Advantages of using THAM
- The buffering power is unrelated to temperature (it works at all sorts of temperatures)
- An open system is not required: THAM may be used in a closed system, and it will still exert its buffering effect. When a bottle of bicarbonate is given, ti will generate up to 1000ml of CO2; whereas THAM will not. Rather, in the presence of an elevated CO2, THAM will generate bicarbonate (by acting as a proton acceptor).
- By generating bicarbonate from dissolved CO2, THAM can be viewd as a means of renally clearing accumulated CO2 in patients who cannot be ventilated in the conventional sense (i.e. patients with very severe respiratory acidosis).
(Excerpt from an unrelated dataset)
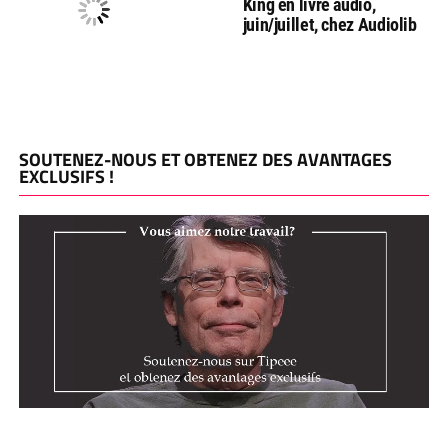
King en livre audio,
juin/juillet, chez Audiolib
SOUTENEZ-NOUS ET OBTENEZ DES AVANTAGES
EXCLUSIFS !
- Unlike with sodium bicarbonate, serum potassium levels remain constant when THAM is used.
- In the absence of working kidneys, THAM will stil exert a buffering effect.
- The administration of THAM seems to rapidly reverse the increase in intracranial pressure which is associated with respiratory acidosis. THAm rapidly decreased intracranial pressure, likely by reducing brain extracellular CO2, and its effect is therefore analgous to hyperventilation.
Disadvantages and adverse effects of using THAM
- Unlike sodium bicarbonate, it must be given intravenously. It will still aklainise body fluids if given orally, but it is "unpalatable" and produces diarrhoea.
- The main adverse effect is respiratory depression and hypoglycaemia. The hypoglycaemic effect is actualy due to increased insulin release and increased insulin sensitivity, which is an efect of the non-protinated form of THAM.
- Vomiting and nausea coompany large bolus doses in conscious patients
- THAM is cleared renally and requires either working kidneys or a commitment to dialysis; however the patient destined for dialysis already has a solution for their acid-base problems, which begs the question of whether the THAM is really necessary in such a situation.
- It also has an osmotic diretic effect, with sodium and chloride loss.
Accepted indications for THAM
- Severe hypercapneic respiratory acidosis with no ventilator solution (eg. the patient with an absurdly high CO2 who does not qualify for ECMO)- examples include status asthmaticus, apnoeic oxygenation for bronchoscopy, and ARDS
- Diabetic ketoacidosis
- Salicylate or barbiturate intoxication
- Increased intracranial pressure associated with cerebral trauma responds to THAM (it is at least as effective as 20% mannitol). However, the effect - apart for lowering CSF CO2 - is likely the same as for mannitol, i.e. osmotic diuresis.
- THAM is also used in cardioplegic solutions, as it seems
- THAM used during liver transplantation helps to correct the acidaemia associated with the inevitable lactic acidosis during the anhepatic phase.
- THAM has been used for chemolysis of renal calculi.